Unterbrechungen würden diese akustische Atmosphäre massiv stören. „Frau X bitte an die Kasse, an den Leergutautomaten, an die Bedientheke“ – solche Lautsprecher-Durchsagen gibt es bei Eric Süllau deshalb nur im absoluten Ausnahmefall. Denn in seinem Markt im norddeutschen Bargteheide – die Familie Süllau betreibt drei weitere Märkte in Ratzeburg und in Trittau – kommunizieren die Mitarbeiter über mobile Devices.

Kommunikation per Smartphone statt per Lautsprecherdurchsage (Foto: Julia Rosa Reis)
Kommunikation per Smartphone statt per Lautsprecherdurchsage (Foto: Julia Rosa Reis)

Der Marktleiter sowie zwei Abteilungsleiter benutzen Smartphones. Die Kassenaufsicht, der Kundenberater für die Weinabteilung, ein Lager-Mitarbeiter sowie ein für das Leergut-Handling zuständiger Mitarbeiter tragen Smartwatches. Wer Unterstützung braucht, etwa weil eine weitere Kasse besetzt werden muss oder weil ein Kunde spezielle Wünsche hat, kommuniziert direkt oder setzt eine Sprachnachricht an die betreffende Person oder an einen vordefinierten Personenkreis ab.

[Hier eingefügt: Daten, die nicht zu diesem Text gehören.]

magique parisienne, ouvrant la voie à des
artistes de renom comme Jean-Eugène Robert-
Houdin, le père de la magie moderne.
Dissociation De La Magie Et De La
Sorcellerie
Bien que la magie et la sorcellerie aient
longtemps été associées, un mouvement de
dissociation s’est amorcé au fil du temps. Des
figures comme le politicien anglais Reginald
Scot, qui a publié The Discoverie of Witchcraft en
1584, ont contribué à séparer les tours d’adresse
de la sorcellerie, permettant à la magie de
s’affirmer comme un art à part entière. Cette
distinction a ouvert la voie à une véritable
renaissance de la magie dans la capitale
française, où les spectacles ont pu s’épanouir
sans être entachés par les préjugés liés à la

Der richtige Mitarbeiter kann damit schnell an Ort und Stelle sein.

Eingebunden in das System sind aber auch die Kunden. In der Weinabteilung sowie an den Leergutautomaten ist eine drahtlose Funk-Klingel installiert, die ein Signal auf das Mobilgerät des zuständigen Mitarbeiters sendet. Der Kunde kann sich somit über das interne Wlan-Netz auch selbst Hilfe herbeirufen.

Über Wlan

Die Technik stammt vom Hamburger Unternehmen ReAct/Responsive Acoustics. Als Steuerungs- und Empfangseinheit für die interne Kommunikation dient ein Tablet, hinzu kommt die gewünschte Zahl an Mobilgeräten – wobei auch schon vorhandene Hardware verwendet werden kann.

Per Klingel können Kunden Mitarbeiter herbeirufen. (Foto: Julia Rosa Reis)
Per Klingel können Kunden Mitarbeiter herbeirufen. (Foto: Julia Rosa Reis)

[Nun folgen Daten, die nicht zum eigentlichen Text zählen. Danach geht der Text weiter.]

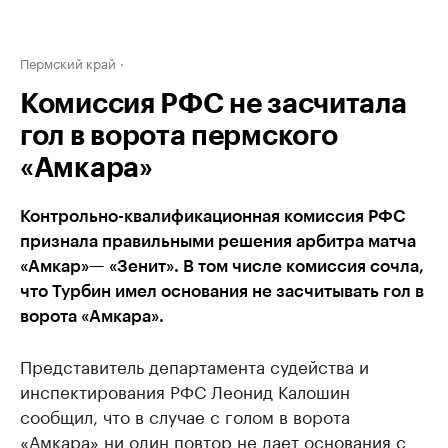
Пермский край
Комиссия РФС не засчитала
гол в ворота пермского
«Амкара»
Контрольно-квалификационная комиссия РФС
признала правильными решения арбитра матча
«Амкар»— «Зенит». В том числе комиссия сочла,
что Турбин имел основания не засчитывать гол в
ворота «Амкара».
Представитель департамента судейства и
инспектирования РФС Леонид Калошин
сообщил, что в случае с голом в ворота
«Амкара» ни один повтор не дает основания с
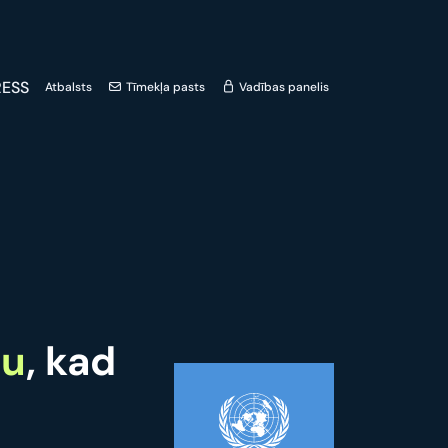
ESS
Atbalsts
Tīmekļa pasts
Vadības panelis
nu
, kad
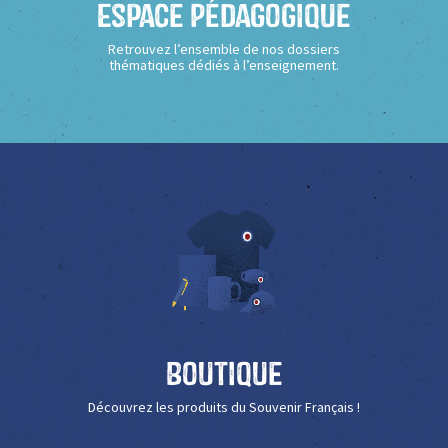
Espace Pédagogique
Retrouvez l’ensemble de nos dossiers
thématiques dédiés à l’enseignement.
Boutique
Découvrez les produits du Souvenir Français !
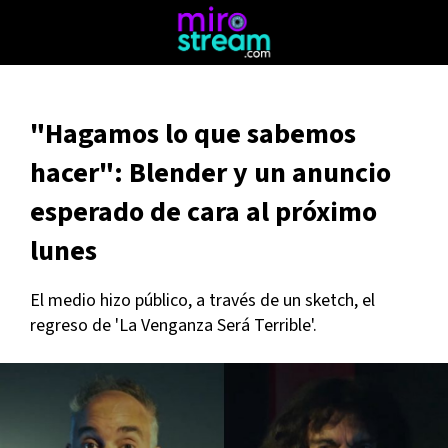
"Hagamos lo que sabemos
hacer": Blender y un anuncio
esperado de cara al próximo
lunes
El medio hizo público, a través de un sketch, el
regreso de 'La Venganza Será Terrible'.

ReAct installiert auf Wunsch ein hauseigenes Wlan-Netz. Die System-Bausteine des Dienstleisters nennen sich „Functional Ambience“ für die Beschallung, „Talk“ für die Smartphone-Kommunikation, „Touch“ für Benachrichtigungen über die Smartwatch sowie „Call“ für die Einbindung der Kunden in das Kommunikationssystem.

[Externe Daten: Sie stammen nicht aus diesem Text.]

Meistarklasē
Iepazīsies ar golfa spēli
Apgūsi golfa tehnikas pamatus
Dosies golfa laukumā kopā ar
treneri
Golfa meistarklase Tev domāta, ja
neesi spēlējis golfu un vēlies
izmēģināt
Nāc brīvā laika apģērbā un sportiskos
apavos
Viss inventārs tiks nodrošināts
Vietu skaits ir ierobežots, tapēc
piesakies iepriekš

ReAct-Vertriebsleiter Jochen Drüberg berichtet von bislang rund 70 Installationen im deutschen Einzelhandel mit Schwerpunkt im Food-Handel und in Shopping-Centern. Händler können die Anlage, nach ausführlicher Beratung durch ReAct, in den gewünschten Konfigurationen kaufen, leasen oder mieten. Der Kaufpreis-Einstieg liegt bei rund 3.000 Euro. Momentan pilotiert ReAct außerdem eine Lösung, die die Händler-App in das System einbindet. Wer als Kunde die Händler-App aufgespielt hat, kann damit zum Beispiel jederzeit direkt mit seinem persönlichen Ansprechpartner im Markt kommunizieren.